Presseschau ... 02.03.2016

Franken: Feuer in Hohenstädter Flüchtlingsheim +++ Kölner Publikum pöbelt gegen iranischen Musiker +++ Brandenburg: NPD-Politiker Maik Schneider wegen Brandanschlag in U-Haft +++ AfD will nicht mit Pegida kooperieren

 

Franken: Feuer in Hohenstädter Flüchtlingsheim

Am Dienstagabend gegen 19 Uhr hat es in einer Asylbewerberunterkunft in Hohenstadt (Bayern) gebrannt. Das noch kleine Feuer wurde rechtzeitig gelöscht. Die Polizei geht von Brandstiftung aus. Personen kamen nach dem derzeitigen Informationsstand nicht zu Schaden, teilt die Polizei mit.

········

* Zu bearbeitende Aufgaben *
a) Gib den Teil der Presseschau wörtlich wieder, der bei „Presseschau ... 02.03.2016“ beginnt und bei „die Polizei mit.“ endet.
b) Nenne alle Schlagzeilen der Presseschau, die in der Zeile mit den Zeichen „+++“ aufgereiht sind.
c) Um welche Uhrzeit brannte es laut der Presseschau in der Unterkunft in Hohenstadt?

········

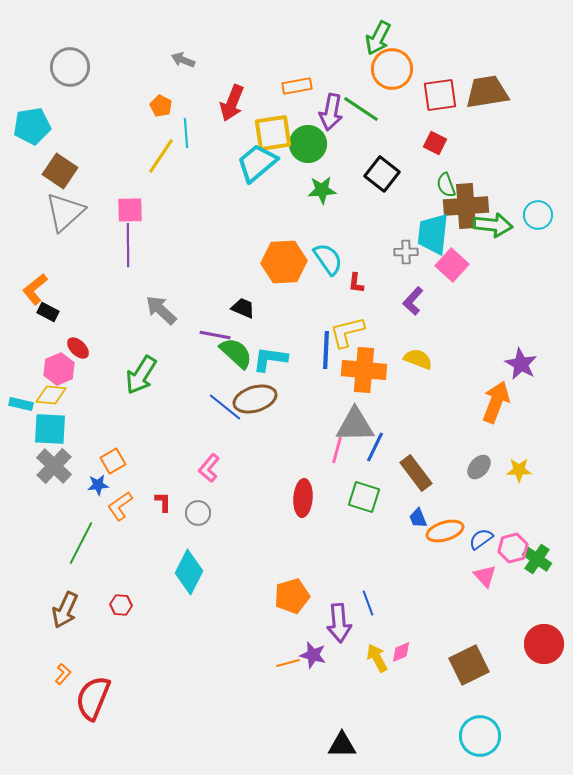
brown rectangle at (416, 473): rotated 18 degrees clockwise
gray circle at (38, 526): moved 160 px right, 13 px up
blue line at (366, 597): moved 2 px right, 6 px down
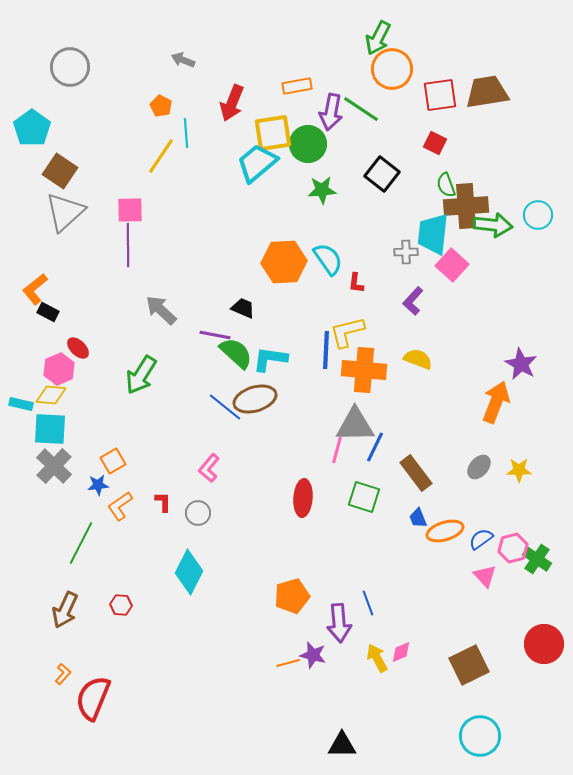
cyan pentagon at (32, 126): moved 2 px down; rotated 27 degrees counterclockwise
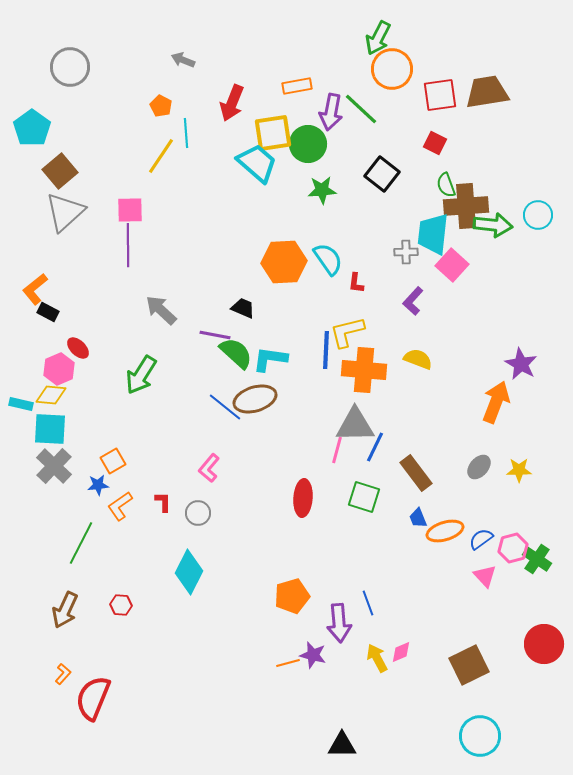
green line at (361, 109): rotated 9 degrees clockwise
cyan trapezoid at (257, 163): rotated 81 degrees clockwise
brown square at (60, 171): rotated 16 degrees clockwise
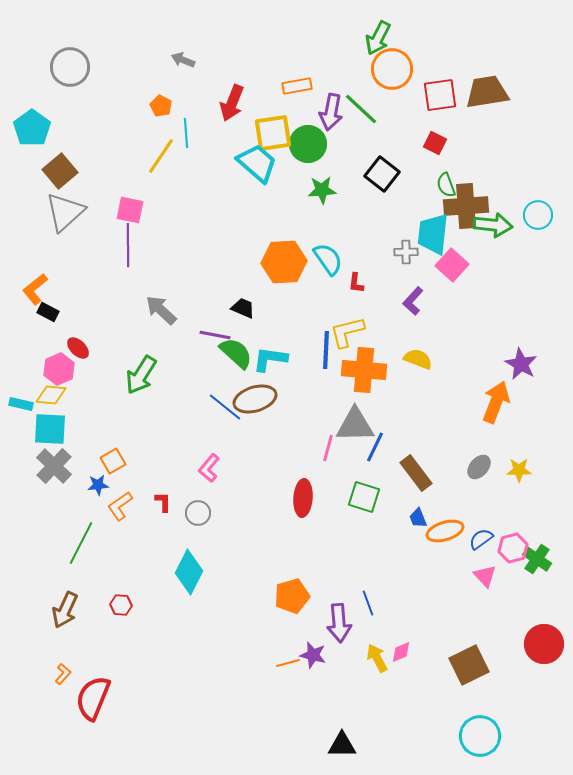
pink square at (130, 210): rotated 12 degrees clockwise
pink line at (337, 450): moved 9 px left, 2 px up
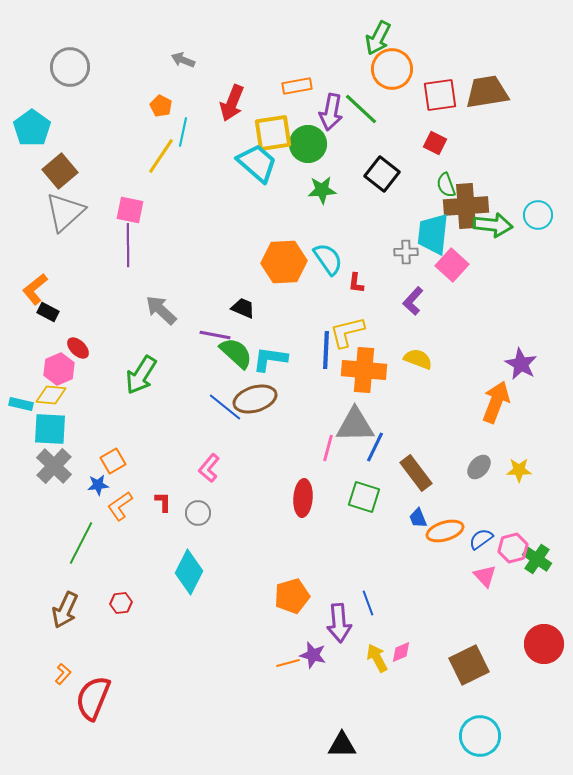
cyan line at (186, 133): moved 3 px left, 1 px up; rotated 16 degrees clockwise
red hexagon at (121, 605): moved 2 px up; rotated 10 degrees counterclockwise
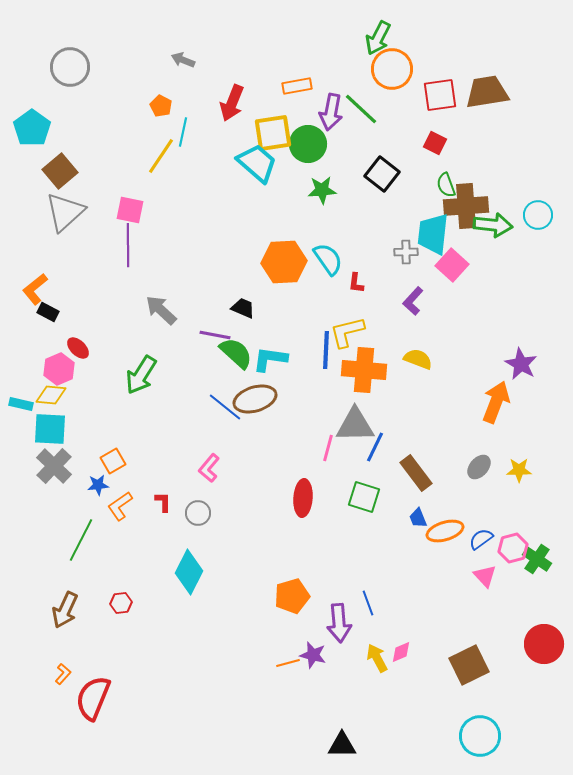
green line at (81, 543): moved 3 px up
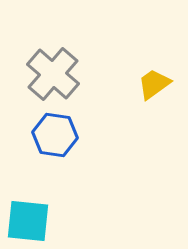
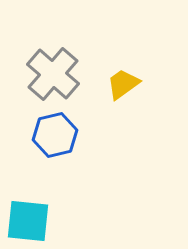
yellow trapezoid: moved 31 px left
blue hexagon: rotated 21 degrees counterclockwise
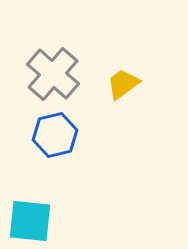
cyan square: moved 2 px right
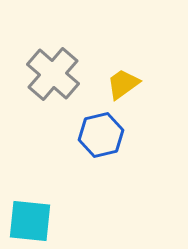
blue hexagon: moved 46 px right
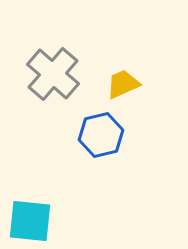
yellow trapezoid: rotated 12 degrees clockwise
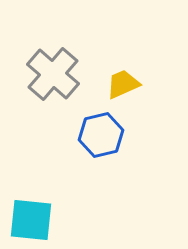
cyan square: moved 1 px right, 1 px up
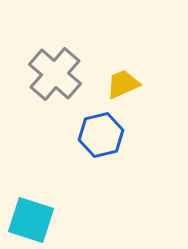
gray cross: moved 2 px right
cyan square: rotated 12 degrees clockwise
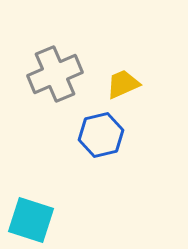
gray cross: rotated 26 degrees clockwise
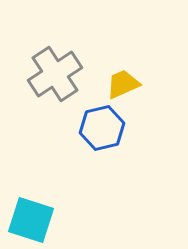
gray cross: rotated 10 degrees counterclockwise
blue hexagon: moved 1 px right, 7 px up
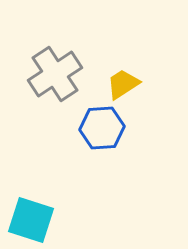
yellow trapezoid: rotated 9 degrees counterclockwise
blue hexagon: rotated 9 degrees clockwise
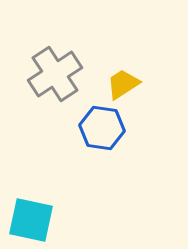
blue hexagon: rotated 12 degrees clockwise
cyan square: rotated 6 degrees counterclockwise
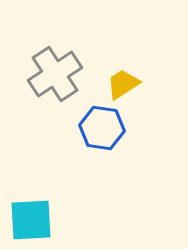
cyan square: rotated 15 degrees counterclockwise
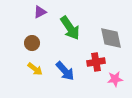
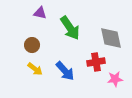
purple triangle: moved 1 px down; rotated 40 degrees clockwise
brown circle: moved 2 px down
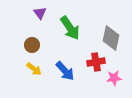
purple triangle: rotated 40 degrees clockwise
gray diamond: rotated 25 degrees clockwise
yellow arrow: moved 1 px left
pink star: moved 1 px left, 1 px up
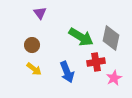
green arrow: moved 11 px right, 9 px down; rotated 25 degrees counterclockwise
blue arrow: moved 2 px right, 1 px down; rotated 20 degrees clockwise
pink star: rotated 21 degrees counterclockwise
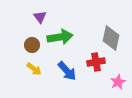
purple triangle: moved 4 px down
green arrow: moved 21 px left; rotated 40 degrees counterclockwise
blue arrow: moved 1 px up; rotated 20 degrees counterclockwise
pink star: moved 4 px right, 4 px down
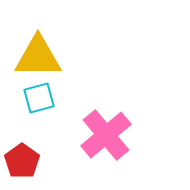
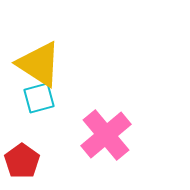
yellow triangle: moved 1 px right, 7 px down; rotated 33 degrees clockwise
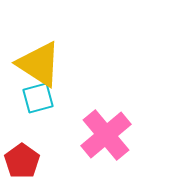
cyan square: moved 1 px left
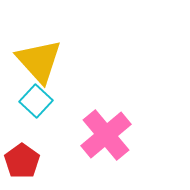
yellow triangle: moved 3 px up; rotated 15 degrees clockwise
cyan square: moved 2 px left, 3 px down; rotated 32 degrees counterclockwise
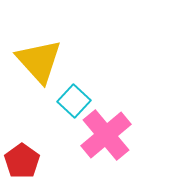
cyan square: moved 38 px right
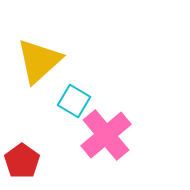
yellow triangle: rotated 30 degrees clockwise
cyan square: rotated 12 degrees counterclockwise
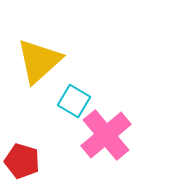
red pentagon: rotated 20 degrees counterclockwise
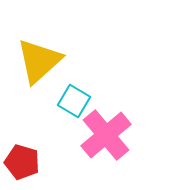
red pentagon: moved 1 px down
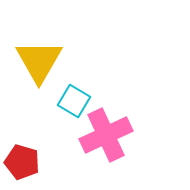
yellow triangle: rotated 18 degrees counterclockwise
pink cross: rotated 15 degrees clockwise
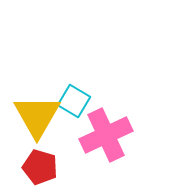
yellow triangle: moved 2 px left, 55 px down
red pentagon: moved 18 px right, 5 px down
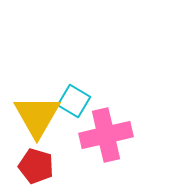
pink cross: rotated 12 degrees clockwise
red pentagon: moved 4 px left, 1 px up
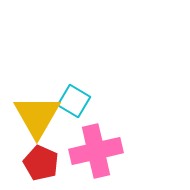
pink cross: moved 10 px left, 16 px down
red pentagon: moved 5 px right, 3 px up; rotated 8 degrees clockwise
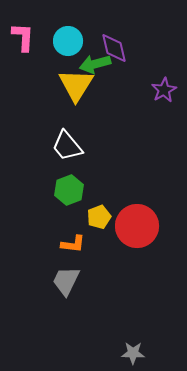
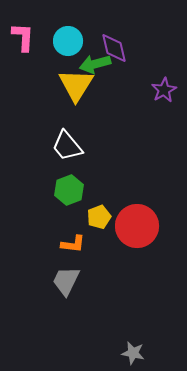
gray star: rotated 10 degrees clockwise
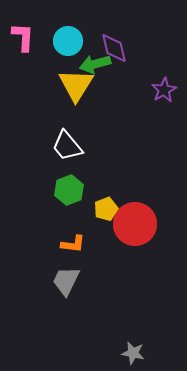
yellow pentagon: moved 7 px right, 8 px up
red circle: moved 2 px left, 2 px up
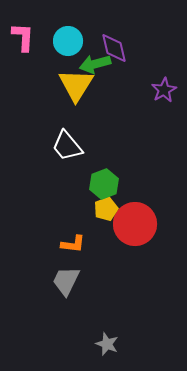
green hexagon: moved 35 px right, 6 px up
gray star: moved 26 px left, 9 px up; rotated 10 degrees clockwise
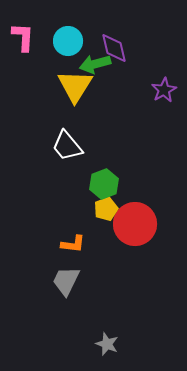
yellow triangle: moved 1 px left, 1 px down
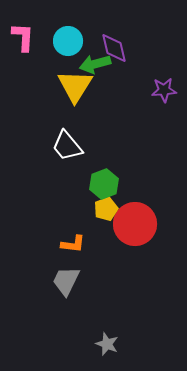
purple star: rotated 25 degrees clockwise
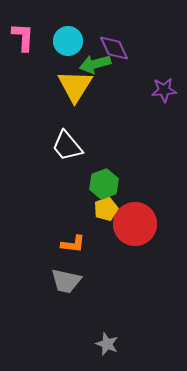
purple diamond: rotated 12 degrees counterclockwise
gray trapezoid: rotated 104 degrees counterclockwise
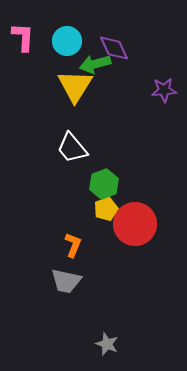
cyan circle: moved 1 px left
white trapezoid: moved 5 px right, 2 px down
orange L-shape: moved 1 px down; rotated 75 degrees counterclockwise
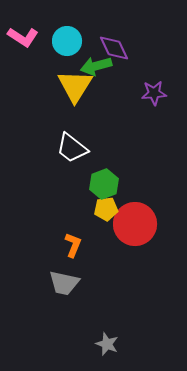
pink L-shape: rotated 120 degrees clockwise
green arrow: moved 1 px right, 2 px down
purple star: moved 10 px left, 3 px down
white trapezoid: rotated 12 degrees counterclockwise
yellow pentagon: rotated 15 degrees clockwise
gray trapezoid: moved 2 px left, 2 px down
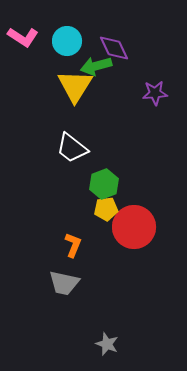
purple star: moved 1 px right
red circle: moved 1 px left, 3 px down
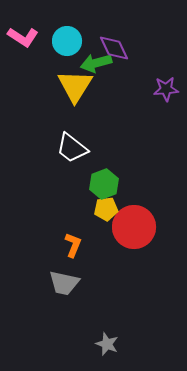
green arrow: moved 3 px up
purple star: moved 11 px right, 4 px up
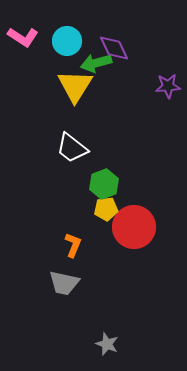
purple star: moved 2 px right, 3 px up
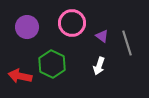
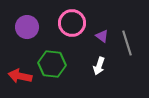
green hexagon: rotated 20 degrees counterclockwise
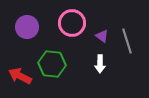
gray line: moved 2 px up
white arrow: moved 1 px right, 2 px up; rotated 18 degrees counterclockwise
red arrow: rotated 15 degrees clockwise
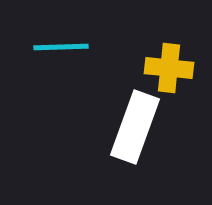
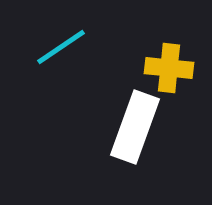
cyan line: rotated 32 degrees counterclockwise
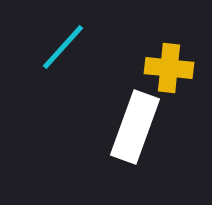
cyan line: moved 2 px right; rotated 14 degrees counterclockwise
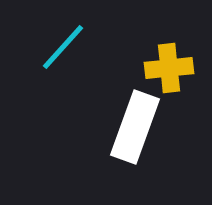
yellow cross: rotated 12 degrees counterclockwise
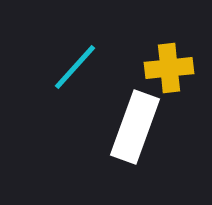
cyan line: moved 12 px right, 20 px down
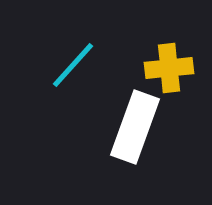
cyan line: moved 2 px left, 2 px up
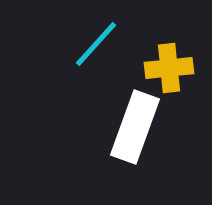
cyan line: moved 23 px right, 21 px up
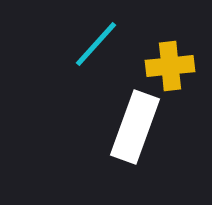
yellow cross: moved 1 px right, 2 px up
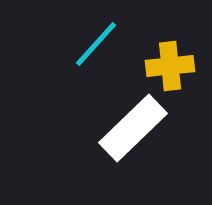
white rectangle: moved 2 px left, 1 px down; rotated 26 degrees clockwise
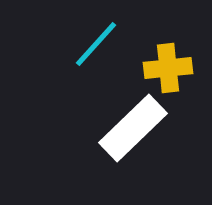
yellow cross: moved 2 px left, 2 px down
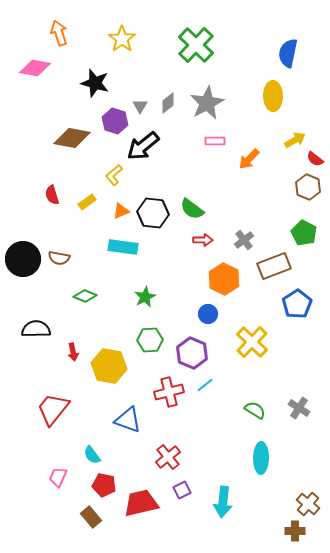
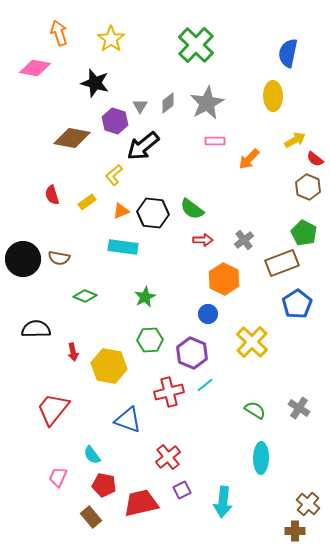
yellow star at (122, 39): moved 11 px left
brown rectangle at (274, 266): moved 8 px right, 3 px up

········

* Endgültige Lösungen *
a)
Presseschau ... 02.03.2016

Franken: Feuer in Hohenstädter Flüchtlingsheim +++ Kölner Publikum pöbelt gegen iranischen Musiker +++ Brandenburg: NPD-Politiker Maik Schneider wegen Brandanschlag in U-Haft +++ AfD will nicht mit Pegida kooperieren

 

Franken: Feuer in Hohenstädter Flüchtlingsheim

Am Dienstagabend gegen 19 Uhr hat es in einer Asylbewerberunterkunft in Hohenstadt (Bayern) gebrannt. Das noch kleine Feuer wurde rechtzeitig gelöscht. Die Polizei geht von Brandstiftung aus. Personen kamen nach dem derzeitigen Informationsstand nicht zu Schaden, teilt die Polizei mit.

b)
Franken: Feuer in Hohenstädter Flüchtlingsheim
Kölner Publikum pöbelt gegen iranischen Musiker
Brandenburg: NPD-Politiker Maik Schneider wegen Brandanschlag in U-Haft
AfD will nicht mit Pegida kooperieren

c) Am Dienstagabend gegen 19 Uhr.